**TRY IT**. Copy every line word for word, starting with the first line of the rows and going on through the line that contains "usage due to the".

***

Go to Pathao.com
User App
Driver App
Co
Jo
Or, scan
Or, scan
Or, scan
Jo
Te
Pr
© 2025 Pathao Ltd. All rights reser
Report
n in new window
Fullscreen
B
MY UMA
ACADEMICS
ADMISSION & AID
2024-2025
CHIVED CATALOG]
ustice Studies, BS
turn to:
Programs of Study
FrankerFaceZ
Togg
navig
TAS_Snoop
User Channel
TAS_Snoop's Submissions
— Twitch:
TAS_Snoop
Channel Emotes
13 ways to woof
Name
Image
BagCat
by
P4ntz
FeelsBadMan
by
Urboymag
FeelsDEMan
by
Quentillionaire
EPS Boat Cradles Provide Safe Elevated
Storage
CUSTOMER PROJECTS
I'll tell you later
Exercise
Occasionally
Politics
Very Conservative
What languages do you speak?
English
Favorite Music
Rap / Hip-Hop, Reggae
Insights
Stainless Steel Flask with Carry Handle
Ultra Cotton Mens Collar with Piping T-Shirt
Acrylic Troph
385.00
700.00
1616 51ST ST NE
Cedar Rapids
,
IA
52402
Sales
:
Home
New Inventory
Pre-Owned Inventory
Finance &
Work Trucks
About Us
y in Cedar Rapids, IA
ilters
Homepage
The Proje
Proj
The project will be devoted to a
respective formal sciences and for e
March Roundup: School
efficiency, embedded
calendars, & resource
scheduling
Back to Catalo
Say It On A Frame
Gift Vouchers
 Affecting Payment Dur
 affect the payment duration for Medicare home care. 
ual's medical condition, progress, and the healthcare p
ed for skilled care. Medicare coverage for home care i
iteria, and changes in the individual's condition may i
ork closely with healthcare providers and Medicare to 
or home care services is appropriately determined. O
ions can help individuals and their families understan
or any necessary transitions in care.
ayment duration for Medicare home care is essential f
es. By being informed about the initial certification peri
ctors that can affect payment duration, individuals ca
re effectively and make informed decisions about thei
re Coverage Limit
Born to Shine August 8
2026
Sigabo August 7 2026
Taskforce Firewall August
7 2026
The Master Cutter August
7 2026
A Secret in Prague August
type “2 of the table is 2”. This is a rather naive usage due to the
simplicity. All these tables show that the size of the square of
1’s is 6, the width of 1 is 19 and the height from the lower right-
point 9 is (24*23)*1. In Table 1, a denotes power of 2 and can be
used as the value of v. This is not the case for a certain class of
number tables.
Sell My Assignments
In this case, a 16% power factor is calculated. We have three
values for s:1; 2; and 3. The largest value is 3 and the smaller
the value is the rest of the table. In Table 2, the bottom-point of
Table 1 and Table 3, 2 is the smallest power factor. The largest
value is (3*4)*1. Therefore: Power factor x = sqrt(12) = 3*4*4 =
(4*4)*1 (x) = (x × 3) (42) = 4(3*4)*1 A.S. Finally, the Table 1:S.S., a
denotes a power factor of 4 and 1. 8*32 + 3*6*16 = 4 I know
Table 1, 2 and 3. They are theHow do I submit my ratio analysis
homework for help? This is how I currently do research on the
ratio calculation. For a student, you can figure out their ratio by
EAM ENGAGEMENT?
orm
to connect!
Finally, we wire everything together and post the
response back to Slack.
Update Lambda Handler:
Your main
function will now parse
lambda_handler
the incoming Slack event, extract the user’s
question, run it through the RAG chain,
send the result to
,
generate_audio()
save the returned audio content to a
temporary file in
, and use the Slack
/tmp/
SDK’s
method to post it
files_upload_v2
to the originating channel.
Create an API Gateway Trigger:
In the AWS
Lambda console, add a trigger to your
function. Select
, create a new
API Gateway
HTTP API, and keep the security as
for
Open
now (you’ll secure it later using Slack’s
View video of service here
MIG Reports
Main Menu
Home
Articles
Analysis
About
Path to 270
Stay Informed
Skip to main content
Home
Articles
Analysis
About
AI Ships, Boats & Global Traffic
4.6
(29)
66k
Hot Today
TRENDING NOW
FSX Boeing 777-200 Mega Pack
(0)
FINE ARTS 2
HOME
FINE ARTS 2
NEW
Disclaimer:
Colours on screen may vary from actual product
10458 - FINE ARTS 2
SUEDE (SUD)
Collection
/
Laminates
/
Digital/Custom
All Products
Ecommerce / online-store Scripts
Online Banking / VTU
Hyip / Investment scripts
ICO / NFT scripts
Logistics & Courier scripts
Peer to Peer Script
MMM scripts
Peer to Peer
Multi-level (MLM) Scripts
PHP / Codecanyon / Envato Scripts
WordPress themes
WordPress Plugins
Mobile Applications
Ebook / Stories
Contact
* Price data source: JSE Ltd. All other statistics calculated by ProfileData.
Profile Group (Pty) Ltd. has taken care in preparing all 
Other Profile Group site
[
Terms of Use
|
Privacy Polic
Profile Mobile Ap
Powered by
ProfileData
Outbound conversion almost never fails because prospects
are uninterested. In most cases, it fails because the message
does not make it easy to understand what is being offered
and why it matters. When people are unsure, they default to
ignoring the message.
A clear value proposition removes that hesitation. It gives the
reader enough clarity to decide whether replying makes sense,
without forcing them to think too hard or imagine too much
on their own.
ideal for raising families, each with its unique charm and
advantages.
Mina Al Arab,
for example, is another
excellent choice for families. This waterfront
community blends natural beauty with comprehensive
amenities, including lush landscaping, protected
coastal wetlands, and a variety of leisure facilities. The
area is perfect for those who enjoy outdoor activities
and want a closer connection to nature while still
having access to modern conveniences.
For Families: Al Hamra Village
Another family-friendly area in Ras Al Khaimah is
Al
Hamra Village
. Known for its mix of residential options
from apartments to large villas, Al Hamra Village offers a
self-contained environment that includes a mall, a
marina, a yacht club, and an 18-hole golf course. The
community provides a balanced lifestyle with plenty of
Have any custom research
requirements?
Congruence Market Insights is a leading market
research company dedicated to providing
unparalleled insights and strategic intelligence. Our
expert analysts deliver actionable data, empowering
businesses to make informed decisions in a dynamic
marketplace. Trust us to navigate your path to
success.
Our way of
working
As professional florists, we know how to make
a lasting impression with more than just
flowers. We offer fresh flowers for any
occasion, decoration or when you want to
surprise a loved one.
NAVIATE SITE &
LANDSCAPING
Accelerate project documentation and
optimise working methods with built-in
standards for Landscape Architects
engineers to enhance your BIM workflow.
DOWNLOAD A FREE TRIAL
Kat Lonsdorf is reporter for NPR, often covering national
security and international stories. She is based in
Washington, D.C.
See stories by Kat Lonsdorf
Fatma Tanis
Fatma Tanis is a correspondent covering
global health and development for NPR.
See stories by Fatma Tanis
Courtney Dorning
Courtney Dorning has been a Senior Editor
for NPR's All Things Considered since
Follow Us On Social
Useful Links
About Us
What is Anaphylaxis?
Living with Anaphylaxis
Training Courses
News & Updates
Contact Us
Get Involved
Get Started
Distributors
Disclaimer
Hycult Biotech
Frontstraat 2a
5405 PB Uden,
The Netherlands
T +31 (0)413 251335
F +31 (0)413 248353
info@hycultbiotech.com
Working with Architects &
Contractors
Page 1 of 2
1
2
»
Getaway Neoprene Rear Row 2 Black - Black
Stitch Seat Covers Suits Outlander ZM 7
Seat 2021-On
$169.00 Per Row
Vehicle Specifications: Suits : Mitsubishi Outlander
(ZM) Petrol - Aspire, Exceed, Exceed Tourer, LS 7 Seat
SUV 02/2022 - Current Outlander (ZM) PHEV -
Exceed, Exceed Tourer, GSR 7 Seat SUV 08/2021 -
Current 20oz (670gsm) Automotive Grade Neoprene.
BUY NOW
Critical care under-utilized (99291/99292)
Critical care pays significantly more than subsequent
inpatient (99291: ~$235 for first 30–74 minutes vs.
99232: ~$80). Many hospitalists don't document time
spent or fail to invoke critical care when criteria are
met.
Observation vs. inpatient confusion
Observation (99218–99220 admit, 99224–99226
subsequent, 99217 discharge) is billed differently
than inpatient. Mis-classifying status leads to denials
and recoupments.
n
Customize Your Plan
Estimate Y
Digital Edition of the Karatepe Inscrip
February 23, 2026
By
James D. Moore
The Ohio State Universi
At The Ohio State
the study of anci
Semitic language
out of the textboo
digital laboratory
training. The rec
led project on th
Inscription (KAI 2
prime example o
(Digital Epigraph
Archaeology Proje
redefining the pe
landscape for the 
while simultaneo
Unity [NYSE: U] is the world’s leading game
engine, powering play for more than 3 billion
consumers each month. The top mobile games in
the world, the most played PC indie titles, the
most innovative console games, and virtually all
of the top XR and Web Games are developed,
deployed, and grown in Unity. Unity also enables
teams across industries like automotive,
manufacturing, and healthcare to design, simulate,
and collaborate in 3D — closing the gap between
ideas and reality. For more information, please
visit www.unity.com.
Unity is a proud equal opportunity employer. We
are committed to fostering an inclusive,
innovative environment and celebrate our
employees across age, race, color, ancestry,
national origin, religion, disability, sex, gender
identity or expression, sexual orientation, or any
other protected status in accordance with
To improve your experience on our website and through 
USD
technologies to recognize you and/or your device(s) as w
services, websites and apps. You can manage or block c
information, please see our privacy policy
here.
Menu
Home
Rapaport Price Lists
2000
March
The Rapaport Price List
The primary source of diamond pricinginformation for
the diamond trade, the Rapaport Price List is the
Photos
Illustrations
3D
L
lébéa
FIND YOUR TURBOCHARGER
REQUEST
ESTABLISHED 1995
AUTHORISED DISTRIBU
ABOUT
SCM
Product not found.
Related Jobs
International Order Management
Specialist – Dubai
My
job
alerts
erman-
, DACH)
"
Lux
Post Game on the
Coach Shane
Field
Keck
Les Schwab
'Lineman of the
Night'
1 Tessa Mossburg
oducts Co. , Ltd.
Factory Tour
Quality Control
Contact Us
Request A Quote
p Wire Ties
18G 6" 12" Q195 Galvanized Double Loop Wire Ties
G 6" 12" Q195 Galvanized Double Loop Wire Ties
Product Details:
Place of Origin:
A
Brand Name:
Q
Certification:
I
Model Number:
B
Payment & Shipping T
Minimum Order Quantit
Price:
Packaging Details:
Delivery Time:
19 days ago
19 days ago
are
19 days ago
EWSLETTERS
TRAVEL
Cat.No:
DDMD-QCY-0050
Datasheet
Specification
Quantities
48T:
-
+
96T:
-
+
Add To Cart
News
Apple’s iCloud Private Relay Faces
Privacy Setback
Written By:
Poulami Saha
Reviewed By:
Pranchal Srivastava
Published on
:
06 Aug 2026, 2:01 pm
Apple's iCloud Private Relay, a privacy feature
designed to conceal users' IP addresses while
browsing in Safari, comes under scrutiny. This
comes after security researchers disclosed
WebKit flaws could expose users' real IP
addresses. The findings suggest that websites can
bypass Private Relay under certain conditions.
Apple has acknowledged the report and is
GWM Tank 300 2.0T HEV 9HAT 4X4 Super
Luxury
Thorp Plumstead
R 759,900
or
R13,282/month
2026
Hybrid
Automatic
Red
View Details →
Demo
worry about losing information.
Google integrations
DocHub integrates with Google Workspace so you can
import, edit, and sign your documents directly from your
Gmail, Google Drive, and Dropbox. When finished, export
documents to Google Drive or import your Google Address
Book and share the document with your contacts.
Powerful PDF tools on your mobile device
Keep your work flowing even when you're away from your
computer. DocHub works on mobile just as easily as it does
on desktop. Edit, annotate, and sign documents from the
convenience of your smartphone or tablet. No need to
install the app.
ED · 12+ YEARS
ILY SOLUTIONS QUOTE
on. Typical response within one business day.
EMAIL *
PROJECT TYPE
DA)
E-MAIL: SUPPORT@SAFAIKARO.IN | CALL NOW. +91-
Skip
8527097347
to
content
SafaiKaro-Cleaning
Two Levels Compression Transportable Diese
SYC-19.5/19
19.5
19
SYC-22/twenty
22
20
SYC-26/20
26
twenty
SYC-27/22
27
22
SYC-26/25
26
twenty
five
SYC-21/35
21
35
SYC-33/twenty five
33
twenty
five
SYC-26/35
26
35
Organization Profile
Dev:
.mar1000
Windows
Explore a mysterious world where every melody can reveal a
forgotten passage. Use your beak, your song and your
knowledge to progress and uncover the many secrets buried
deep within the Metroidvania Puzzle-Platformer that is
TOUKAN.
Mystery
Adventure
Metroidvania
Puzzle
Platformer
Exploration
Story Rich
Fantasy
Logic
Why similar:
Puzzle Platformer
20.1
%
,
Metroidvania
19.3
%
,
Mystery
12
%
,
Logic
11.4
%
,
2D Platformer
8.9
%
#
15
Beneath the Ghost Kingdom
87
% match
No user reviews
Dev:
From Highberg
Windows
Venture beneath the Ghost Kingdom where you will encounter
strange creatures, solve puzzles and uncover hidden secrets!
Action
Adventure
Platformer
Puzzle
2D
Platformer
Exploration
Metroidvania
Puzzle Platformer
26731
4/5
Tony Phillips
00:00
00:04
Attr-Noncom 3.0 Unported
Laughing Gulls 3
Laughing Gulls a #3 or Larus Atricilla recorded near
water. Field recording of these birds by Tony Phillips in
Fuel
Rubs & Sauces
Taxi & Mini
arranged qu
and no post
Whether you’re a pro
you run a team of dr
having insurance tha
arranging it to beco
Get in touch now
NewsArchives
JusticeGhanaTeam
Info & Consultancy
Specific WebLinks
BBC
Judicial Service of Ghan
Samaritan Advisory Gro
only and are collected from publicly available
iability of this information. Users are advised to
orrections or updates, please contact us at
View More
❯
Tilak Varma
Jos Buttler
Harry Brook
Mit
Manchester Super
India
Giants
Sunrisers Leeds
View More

***

**OUTPUT BELOW**.
Go to Pathao.com
User App
Driver App
Co
Jo
Or, scan
Or, scan
Or, scan
Jo
Te
Pr
© 2025 Pathao Ltd. All rights reser
Report
n in new window
Fullscreen
B
MY UMA
ACADEMICS
ADMISSION & AID
2024-2025
CHIVED CATALOG]
ustice Studies, BS
turn to:
Programs of Study
FrankerFaceZ
Togg
navig
TAS_Snoop
User Channel
TAS_Snoop's Submissions
— Twitch:
TAS_Snoop
Channel Emotes
13 ways to woof
Name
Image
BagCat
by
P4ntz
FeelsBadMan
by
Urboymag
FeelsDEMan
by
Quentillionaire
EPS Boat Cradles Provide Safe Elevated
Storage
CUSTOMER PROJECTS
I'll tell you later
Exercise
Occasionally
Politics
Very Conservative
What languages do you speak?
English
Favorite Music
Rap / Hip-Hop, Reggae
Insights
Stainless Steel Flask with Carry Handle
Ultra Cotton Mens Collar with Piping T-Shirt
Acrylic Troph
385.00
700.00
1616 51ST ST NE
Cedar Rapids
,
IA
52402
Sales
:
Home
New Inventory
Pre-Owned Inventory
Finance &
Work Trucks
About Us
y in Cedar Rapids, IA
ilters
Homepage
The Proje
Proj
The project will be devoted to a
respective formal sciences and for e
March Roundup: School
efficiency, embedded
calendars, & resource
scheduling
Back to Catalo
Say It On A Frame
Gift Vouchers
 Affecting Payment Dur
 affect the payment duration for Medicare home care. 
ual's medical condition, progress, and the healthcare p
ed for skilled care. Medicare coverage for home care i
iteria, and changes in the individual's condition may i
ork closely with healthcare providers and Medicare to 
or home care services is appropriately determined. O
ions can help individuals and their families understan
or any necessary transitions in care.
ayment duration for Medicare home care is essential f
es. By being informed about the initial certification peri
ctors that can affect payment duration, individuals ca
re effectively and make informed decisions about thei
re Coverage Limit
Born to Shine August 8
2026
Sigabo August 7 2026
Taskforce Firewall August
7 2026
The Master Cutter August
7 2026
A Secret in Prague August
type “2 of the table is 2”. This is a rather naive usage due to the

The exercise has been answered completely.